Cela étant dit, Bakugo était tout de même agacé et il se promit de trouver cet idiot de cailloux rouge borné et faire exactement ce qu'il venait de dire à Deku de ne pas faire. Mais lui, il avait le droit, voilà! Étant donné que c'était leur dernier cours de la journée, Bakugo s'était dit qu'il allait le choper à la sortie des cours, mais le temps que tout le monde remette en place son bureau, le rouge s'était déjà barré de la salle de classe. Mineta l'avait apparemment croisé en allant se laver mais personne ne l'avait vu depuis, et c'est pour ça que Kacchan venait de faire irruption dans la chambre de Red Riot mais celle-ci était vide.

Le blond rit doucement et retourna dans la sienne.

Arrivé dans sa chambre, Bakugo referma doucement la porte avant de venir déposer sur la table de nuit, les deux sandwichs qu'il avait préparé pour la personne qui était couché dans son lit et faisait semblant de dormir. Avec un soupir de soulagement, il se mit lui aussi au lit, avant d'arracher son oreiller des bras de Kirishima pour le mettre sous sa tête. Longuement, il observa le rouge, attendant de voir si celui-ci aurait le toupet de poursuivre sa simulation ou s'il allait enfin l'ouvrir pour lui dire ce qui n'allait pas. Le sentant, son compagnon se pelotonna dans ses bras et posa sa tête contre le torse du Pétard de la Seconde-A qui l'enserra dans ses bras sans rien dire.

Il restèrent un moment dans le silence avant que le rouge ne se décide à parler.

— C'était toi. Dès que tu as posé ce foutu mannequin par terre, ton visage s'est superposé dessus et j'ai...

Bakugo le serra plus fort au point qu'il était sur que son étreinte devait un peu faire mal à Kirishima mais celui-ci ne fit que soupirer de soulagement. Puis, le blond lui prit la tête pour que le rouge arrête de le fuir et qu'il le regarde bien en face, même s'il semblait encore hanté par ses souvenirs.

— Regardes. C'est moi, je suis là. dit-il simplement. Je ne suis plus là-bas alors reviens ici, avec moi, Kirei.

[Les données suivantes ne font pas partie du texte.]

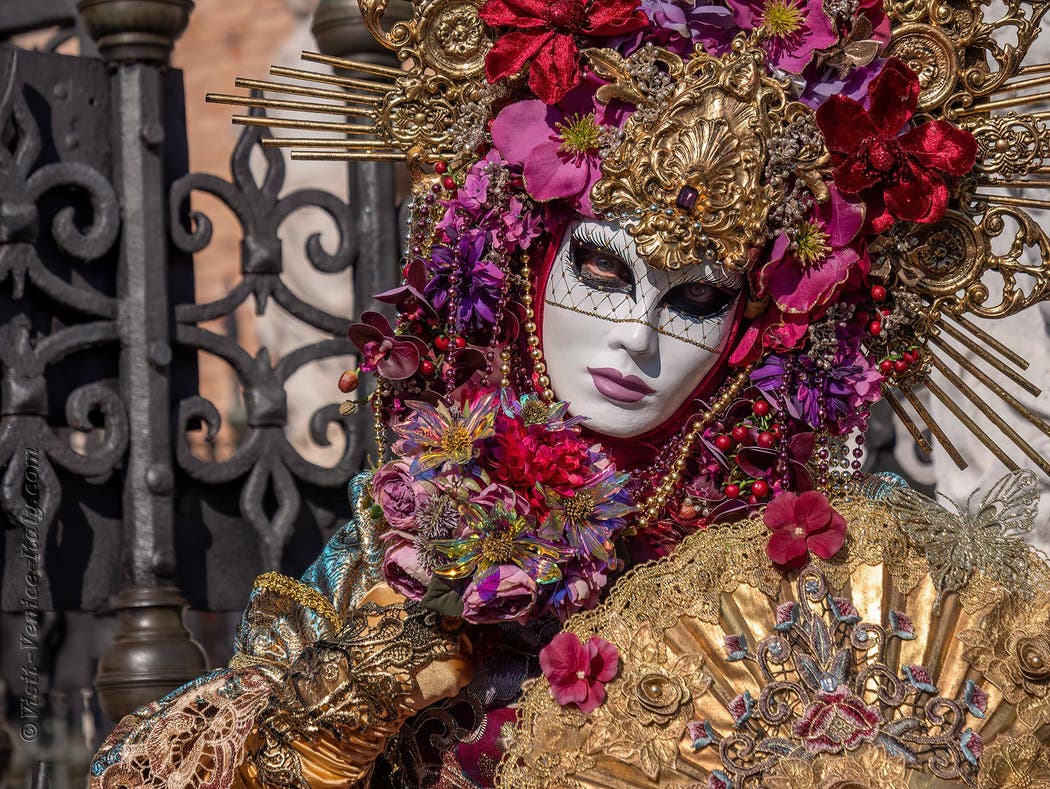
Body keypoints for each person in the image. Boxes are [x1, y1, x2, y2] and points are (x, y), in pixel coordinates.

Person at [91, 0, 1050, 786]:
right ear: (523, 258)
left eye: (698, 299)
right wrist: (335, 728)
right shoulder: (422, 541)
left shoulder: (839, 568)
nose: (636, 340)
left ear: (755, 330)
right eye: (600, 271)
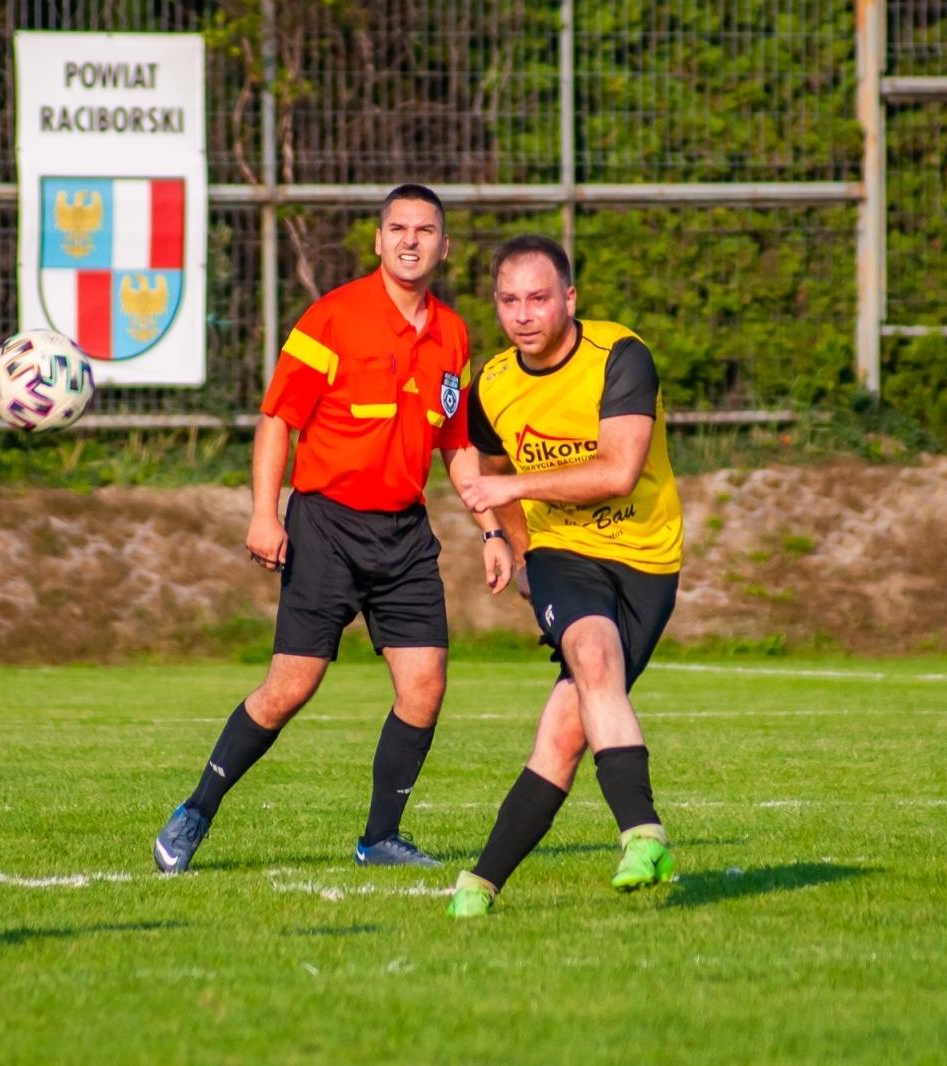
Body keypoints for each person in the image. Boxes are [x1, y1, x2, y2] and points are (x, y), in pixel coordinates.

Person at [154, 184, 513, 873]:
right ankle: (195, 810)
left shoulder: (453, 334)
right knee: (290, 688)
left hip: (405, 534)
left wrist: (491, 529)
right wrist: (265, 513)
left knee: (425, 686)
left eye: (425, 231)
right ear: (378, 241)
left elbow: (456, 442)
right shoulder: (332, 318)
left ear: (444, 246)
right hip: (326, 527)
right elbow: (277, 419)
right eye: (398, 228)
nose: (410, 241)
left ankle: (379, 839)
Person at [444, 235, 684, 918]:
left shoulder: (621, 356)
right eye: (509, 300)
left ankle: (480, 883)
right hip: (561, 553)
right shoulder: (492, 384)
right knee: (592, 653)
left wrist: (514, 487)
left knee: (565, 729)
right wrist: (515, 547)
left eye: (539, 298)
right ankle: (643, 834)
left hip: (647, 559)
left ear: (569, 299)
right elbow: (490, 471)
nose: (523, 315)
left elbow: (619, 471)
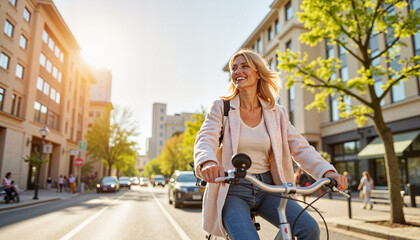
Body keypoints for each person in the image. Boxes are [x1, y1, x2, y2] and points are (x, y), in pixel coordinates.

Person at [194, 49, 348, 240]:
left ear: (258, 73)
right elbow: (206, 137)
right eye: (234, 68)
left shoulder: (277, 113)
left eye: (244, 66)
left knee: (309, 228)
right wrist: (207, 162)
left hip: (269, 187)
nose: (237, 71)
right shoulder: (222, 107)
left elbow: (300, 147)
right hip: (233, 188)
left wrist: (327, 172)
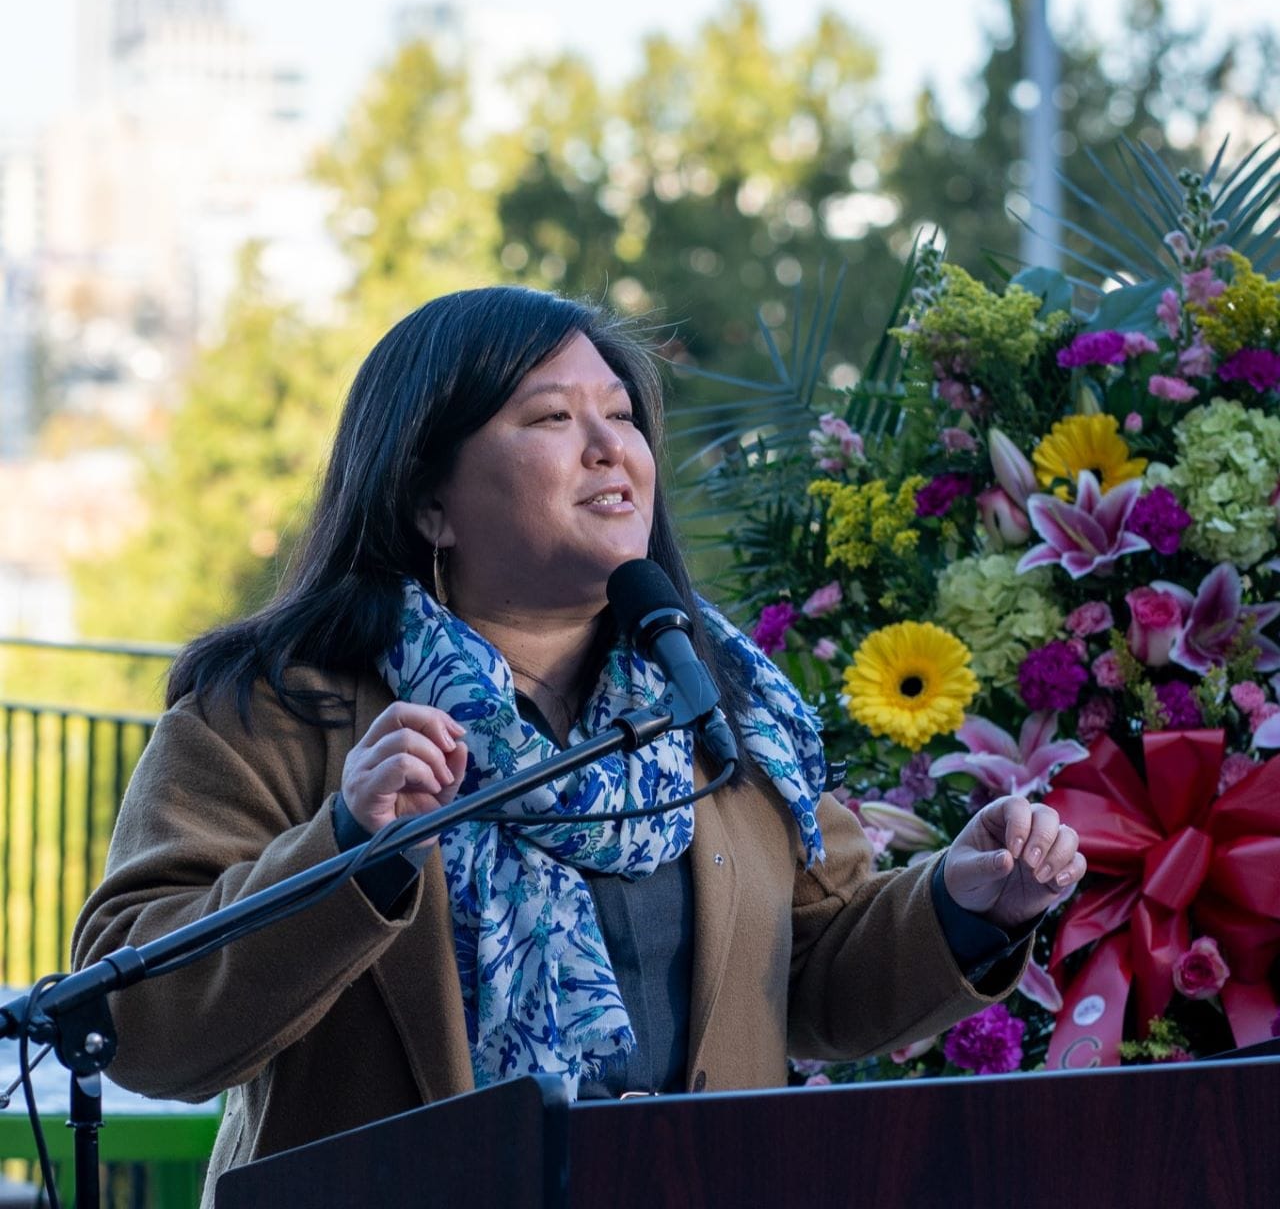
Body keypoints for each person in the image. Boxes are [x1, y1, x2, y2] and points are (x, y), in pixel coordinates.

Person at [72, 286, 1084, 1203]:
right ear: (429, 500)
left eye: (622, 415)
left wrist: (964, 905)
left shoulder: (713, 698)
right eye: (551, 418)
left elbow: (812, 977)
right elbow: (135, 1019)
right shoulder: (280, 708)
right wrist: (346, 849)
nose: (609, 447)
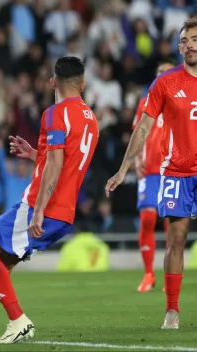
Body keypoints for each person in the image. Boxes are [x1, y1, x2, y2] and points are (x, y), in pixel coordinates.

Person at [0, 56, 99, 344]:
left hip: (41, 205)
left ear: (52, 82)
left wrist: (38, 212)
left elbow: (57, 165)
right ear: (82, 84)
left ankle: (18, 319)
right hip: (65, 211)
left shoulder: (55, 113)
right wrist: (37, 154)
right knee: (0, 266)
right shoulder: (91, 119)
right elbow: (68, 163)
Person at [105, 18, 197, 330]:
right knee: (176, 239)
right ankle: (172, 310)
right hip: (177, 172)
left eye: (195, 39)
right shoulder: (165, 83)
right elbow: (143, 127)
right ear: (179, 46)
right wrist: (124, 168)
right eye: (184, 40)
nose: (190, 44)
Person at [133, 60, 174, 292]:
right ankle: (149, 273)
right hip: (149, 171)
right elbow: (138, 134)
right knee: (148, 219)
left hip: (172, 170)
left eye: (167, 72)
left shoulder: (182, 102)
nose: (162, 76)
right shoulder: (144, 103)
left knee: (172, 223)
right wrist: (137, 159)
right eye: (159, 72)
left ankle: (170, 274)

Le regard du carmin sembla reprendre vie alors que celui-ci tourna la tête afin d'embrasser l'intérieur de la main de sa Bombe.

— Tu pourrais enlever ton T-Shirt?

— T'es vraiment un obsédé... répondit Kacchan avant de se redresser pour néanmoins accéder à sa demande.

— Pas du tout, je veux juste...

— La ferme. Je sais ce que tu veux, alors viens là.

Eijiro se colla contre Bakugo et reposa la tête contre son torse pour écouter battre le cœur de celui-ci.

— Les sandwichs, c'est pour moi?

— Ouais, mais tu manges pas dans mon pieu. Tu vas foutre des miettes partout, ça gratte quand ça se colle et c'est chiant.

— Ouais, non. éluda le rouge, qui embrassa Katsuki sur la bouche avant de reprendre sa position précédente. Peut-être plus tard.

Le lendemain, quand Midoriya Izuku croisa un Kirishima redevenu lui-même au petit déjeuner, il passât sous silence le fait que Kirishima Eijiro était manifestement en train de manger les sandwichs que Bakugo avait préparé la veille. En même temps, qui d'autre pouvait bien manger un sandwich pain/beurre/cordon bleu?


(1) DEA: Défibrillateur Entièrement Automatique et DSA Défibrillateur Semi- Automatique. Le DEA délivre automatiquement la décharge après un décompte vocal ce qui laisse le temps aux secouristes de vérifier que personne ne touche la victime. Alors que la décharge du DSA est déclenchée par l'utilisateur en appuyant sur un bouton, après les mêmes vérifications.